Project organizers conducted over 1,000 deep listening sessions with rural tenants across Missouri. Door-to-door canvassing was focused on two regional hubs in Southeast and Southwest Missouri – Cape Girardeau and Springfield – but canvassers also conducted conversations by phone in the central and northern parts of the state. The deep listening sessions covered topics like challenges faced by tenants in their homes, questions about responsibility, and tenant ideas about the role of housing in their communities.
Half the tenants interviewed identified rent costs as a major challenge. Though high and increasing rents are usually seen as an issue faced by tenants in metropolitan areas, many of the rural tenants interviewed were paying more than half their incomes on rent and did not believe more affordable alternatives existed nearby. The minimum wage in Missouri is $11.15/hour, but tenants in Cape Girardeau, for example, would need to earn $15.52/hour in order to afford a two-bedroom apartment at fair market rent (see Out of Reach 2021).
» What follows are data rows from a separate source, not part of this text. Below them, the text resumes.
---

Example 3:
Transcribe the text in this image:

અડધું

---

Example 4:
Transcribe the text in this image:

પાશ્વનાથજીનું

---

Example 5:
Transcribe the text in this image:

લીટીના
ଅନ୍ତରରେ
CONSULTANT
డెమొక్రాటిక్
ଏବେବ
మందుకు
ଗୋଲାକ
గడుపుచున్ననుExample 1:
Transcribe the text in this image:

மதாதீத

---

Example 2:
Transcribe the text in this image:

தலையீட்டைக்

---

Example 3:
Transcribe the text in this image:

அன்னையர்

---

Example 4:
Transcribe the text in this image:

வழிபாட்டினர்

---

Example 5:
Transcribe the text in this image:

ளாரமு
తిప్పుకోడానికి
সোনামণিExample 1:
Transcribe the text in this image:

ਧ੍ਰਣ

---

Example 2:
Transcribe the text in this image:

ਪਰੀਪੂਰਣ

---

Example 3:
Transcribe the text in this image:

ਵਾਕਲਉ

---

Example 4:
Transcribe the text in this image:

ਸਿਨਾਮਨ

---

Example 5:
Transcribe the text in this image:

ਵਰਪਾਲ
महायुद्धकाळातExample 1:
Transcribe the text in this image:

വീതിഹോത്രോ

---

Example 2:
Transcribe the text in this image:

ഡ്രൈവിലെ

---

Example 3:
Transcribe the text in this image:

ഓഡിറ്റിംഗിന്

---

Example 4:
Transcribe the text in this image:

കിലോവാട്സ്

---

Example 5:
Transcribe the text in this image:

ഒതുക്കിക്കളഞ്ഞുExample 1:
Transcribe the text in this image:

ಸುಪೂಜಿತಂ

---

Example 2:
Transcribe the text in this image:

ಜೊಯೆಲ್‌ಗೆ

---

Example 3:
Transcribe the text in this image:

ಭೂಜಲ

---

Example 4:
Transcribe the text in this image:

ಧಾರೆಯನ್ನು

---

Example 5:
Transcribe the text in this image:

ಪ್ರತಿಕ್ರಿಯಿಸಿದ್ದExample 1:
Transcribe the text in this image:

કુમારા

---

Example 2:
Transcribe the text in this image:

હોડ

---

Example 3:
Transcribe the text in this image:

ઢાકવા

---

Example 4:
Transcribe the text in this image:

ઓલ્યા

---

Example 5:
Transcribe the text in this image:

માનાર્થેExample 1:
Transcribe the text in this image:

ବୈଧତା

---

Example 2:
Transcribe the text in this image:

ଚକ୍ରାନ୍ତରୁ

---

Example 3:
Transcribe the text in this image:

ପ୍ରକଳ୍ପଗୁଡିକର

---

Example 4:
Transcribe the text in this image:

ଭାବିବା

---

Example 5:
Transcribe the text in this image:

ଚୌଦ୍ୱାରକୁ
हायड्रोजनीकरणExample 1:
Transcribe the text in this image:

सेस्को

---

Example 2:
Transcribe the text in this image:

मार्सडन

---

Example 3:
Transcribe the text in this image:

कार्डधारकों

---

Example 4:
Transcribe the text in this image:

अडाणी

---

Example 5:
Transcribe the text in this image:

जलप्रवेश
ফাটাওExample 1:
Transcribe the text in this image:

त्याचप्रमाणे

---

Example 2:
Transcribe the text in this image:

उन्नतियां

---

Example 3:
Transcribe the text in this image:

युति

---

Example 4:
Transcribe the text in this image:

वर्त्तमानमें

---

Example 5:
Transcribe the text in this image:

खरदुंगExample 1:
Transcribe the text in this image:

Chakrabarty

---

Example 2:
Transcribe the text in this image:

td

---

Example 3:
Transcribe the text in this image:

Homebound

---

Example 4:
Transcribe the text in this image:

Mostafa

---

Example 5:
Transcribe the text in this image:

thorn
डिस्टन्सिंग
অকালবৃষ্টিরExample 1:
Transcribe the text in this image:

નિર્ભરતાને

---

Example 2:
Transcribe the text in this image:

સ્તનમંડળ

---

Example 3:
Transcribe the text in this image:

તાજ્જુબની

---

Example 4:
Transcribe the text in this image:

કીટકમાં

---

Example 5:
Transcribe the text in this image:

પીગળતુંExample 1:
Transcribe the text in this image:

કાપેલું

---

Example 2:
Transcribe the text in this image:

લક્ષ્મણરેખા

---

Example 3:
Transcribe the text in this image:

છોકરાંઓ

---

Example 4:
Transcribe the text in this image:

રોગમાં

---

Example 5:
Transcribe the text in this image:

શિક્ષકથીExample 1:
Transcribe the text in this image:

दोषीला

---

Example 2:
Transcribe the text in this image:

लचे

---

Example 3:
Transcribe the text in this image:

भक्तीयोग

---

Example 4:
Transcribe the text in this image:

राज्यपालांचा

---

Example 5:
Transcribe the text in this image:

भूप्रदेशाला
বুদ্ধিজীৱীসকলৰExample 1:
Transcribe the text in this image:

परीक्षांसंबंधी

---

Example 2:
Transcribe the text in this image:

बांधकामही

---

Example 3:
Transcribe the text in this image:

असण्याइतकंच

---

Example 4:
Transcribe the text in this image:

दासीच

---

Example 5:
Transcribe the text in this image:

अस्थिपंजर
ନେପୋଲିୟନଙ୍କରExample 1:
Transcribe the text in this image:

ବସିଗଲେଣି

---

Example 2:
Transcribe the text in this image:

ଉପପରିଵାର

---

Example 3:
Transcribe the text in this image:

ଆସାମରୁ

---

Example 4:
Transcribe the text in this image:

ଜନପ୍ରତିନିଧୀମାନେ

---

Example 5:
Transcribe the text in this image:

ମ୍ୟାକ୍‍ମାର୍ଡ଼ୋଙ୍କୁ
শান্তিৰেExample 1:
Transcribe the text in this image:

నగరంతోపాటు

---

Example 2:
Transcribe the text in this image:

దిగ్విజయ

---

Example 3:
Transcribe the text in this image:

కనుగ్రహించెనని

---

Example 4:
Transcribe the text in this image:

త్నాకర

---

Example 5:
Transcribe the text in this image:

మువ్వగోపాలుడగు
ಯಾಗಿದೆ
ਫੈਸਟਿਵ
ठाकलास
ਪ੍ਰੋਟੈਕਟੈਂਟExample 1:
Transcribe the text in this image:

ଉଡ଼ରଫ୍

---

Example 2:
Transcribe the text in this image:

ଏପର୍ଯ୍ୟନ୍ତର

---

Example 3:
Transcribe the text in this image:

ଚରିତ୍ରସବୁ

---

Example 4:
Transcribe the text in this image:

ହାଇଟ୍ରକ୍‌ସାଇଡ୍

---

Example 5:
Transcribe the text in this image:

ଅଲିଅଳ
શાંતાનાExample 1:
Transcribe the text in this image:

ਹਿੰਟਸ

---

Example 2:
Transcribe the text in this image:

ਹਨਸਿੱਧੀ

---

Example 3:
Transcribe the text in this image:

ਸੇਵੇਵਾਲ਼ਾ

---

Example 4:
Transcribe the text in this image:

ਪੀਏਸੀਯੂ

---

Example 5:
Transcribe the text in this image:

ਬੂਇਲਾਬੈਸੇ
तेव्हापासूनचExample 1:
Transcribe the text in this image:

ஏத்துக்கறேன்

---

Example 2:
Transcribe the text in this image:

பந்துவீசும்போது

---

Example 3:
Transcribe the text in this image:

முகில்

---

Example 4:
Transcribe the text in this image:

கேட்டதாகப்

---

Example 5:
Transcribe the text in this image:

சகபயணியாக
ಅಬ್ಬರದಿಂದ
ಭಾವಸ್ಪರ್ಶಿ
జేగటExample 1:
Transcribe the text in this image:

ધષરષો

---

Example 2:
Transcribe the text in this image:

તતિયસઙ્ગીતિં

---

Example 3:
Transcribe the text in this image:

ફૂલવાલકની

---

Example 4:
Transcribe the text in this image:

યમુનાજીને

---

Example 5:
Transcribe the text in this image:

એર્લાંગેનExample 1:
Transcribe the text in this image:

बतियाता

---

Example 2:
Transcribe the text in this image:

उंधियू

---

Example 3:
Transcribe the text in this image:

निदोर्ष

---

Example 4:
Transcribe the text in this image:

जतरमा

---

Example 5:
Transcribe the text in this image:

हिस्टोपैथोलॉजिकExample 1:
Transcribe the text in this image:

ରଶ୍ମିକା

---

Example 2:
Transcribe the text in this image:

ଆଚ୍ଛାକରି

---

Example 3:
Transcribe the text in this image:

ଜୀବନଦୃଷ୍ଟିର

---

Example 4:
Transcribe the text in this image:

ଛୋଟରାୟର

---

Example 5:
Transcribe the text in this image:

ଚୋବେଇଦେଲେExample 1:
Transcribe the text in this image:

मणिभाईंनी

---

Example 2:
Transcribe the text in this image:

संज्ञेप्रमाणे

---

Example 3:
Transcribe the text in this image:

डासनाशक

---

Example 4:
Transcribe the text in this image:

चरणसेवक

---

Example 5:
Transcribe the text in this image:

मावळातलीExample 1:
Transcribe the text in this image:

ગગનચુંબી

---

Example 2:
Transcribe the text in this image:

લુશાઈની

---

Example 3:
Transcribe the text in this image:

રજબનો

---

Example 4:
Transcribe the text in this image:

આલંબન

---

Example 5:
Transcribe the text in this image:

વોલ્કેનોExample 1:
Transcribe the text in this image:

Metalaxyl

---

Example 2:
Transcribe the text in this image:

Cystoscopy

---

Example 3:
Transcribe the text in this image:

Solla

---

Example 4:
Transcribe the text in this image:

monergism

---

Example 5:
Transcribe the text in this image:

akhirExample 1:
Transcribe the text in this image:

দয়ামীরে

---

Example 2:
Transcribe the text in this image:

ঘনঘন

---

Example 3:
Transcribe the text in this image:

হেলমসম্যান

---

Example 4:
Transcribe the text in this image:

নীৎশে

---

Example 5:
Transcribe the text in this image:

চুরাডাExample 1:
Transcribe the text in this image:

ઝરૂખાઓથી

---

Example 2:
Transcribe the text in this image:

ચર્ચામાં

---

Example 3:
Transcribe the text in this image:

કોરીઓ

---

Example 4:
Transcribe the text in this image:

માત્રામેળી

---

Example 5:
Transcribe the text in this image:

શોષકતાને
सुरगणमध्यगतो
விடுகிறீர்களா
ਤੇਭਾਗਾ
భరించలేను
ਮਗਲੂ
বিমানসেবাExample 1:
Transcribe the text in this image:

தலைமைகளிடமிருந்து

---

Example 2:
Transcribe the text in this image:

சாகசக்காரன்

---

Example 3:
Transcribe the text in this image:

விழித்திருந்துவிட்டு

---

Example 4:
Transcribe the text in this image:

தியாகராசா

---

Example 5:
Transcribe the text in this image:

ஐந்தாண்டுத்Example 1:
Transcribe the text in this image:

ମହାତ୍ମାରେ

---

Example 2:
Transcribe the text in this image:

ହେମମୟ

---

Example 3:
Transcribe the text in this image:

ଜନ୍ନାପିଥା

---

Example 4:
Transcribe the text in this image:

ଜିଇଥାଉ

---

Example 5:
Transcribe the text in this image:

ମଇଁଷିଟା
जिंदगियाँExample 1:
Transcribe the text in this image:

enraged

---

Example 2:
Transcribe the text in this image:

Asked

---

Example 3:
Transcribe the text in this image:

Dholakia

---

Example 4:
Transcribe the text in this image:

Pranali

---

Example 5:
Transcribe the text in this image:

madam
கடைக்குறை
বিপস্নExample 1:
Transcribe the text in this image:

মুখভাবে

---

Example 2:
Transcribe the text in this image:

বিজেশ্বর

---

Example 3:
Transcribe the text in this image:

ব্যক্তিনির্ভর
Increasing rent costs were cited as a particular challenge by tenants in Springfield, MO, a growing metro area. One tenant who was interviewed had lived in his unit for 13 years but after learning of an upcoming rent increase had concluded that he would have to vacate to find more affordable housing.
Fifty-three percent of tenants saw housing conditions as a major issue. Housing conditions were mentioned with particular frequency by tenants in public housing units, who cited mold, pests and rodents, and antiquated appliances as significantly affecting their quality of life. Several tenants had experienced apartment fires due to poor infrastructure, including outdated stoves and breaker boxes. Other issues commonly cited by tenants included landlord abuse (41%), poor property management (38%), safety (29%), and eviction (28%).
To assess housing stability across housing types and race, canvassers asked tenants about the lengths of time they had lived in their current homes. Residents of public housing had the highest rates of housing stability, with 36% of tenants having lived in their current unit for more than three years. Only 16% of tenants living in apartment complexes and 21% of tenants living in trailers had lived in their current units for more than three years. Housing stability was also low among Latino tenants: only 16% of Latino tenants had lived in their current unit for more than 3 years, compared to 33% of Black tenants and 36% of white tenants.
Many tenants believed that landlords, developers, and politicians were largely responsible for their current housing challenges. Tenants also mentioned the role played by whiteness, wealth, and power in creating structural barriers to more just, accessible, and affordable housing. The report concludes by listing steps KC Tenants plans to take to support local organizing efforts in rural Missouri.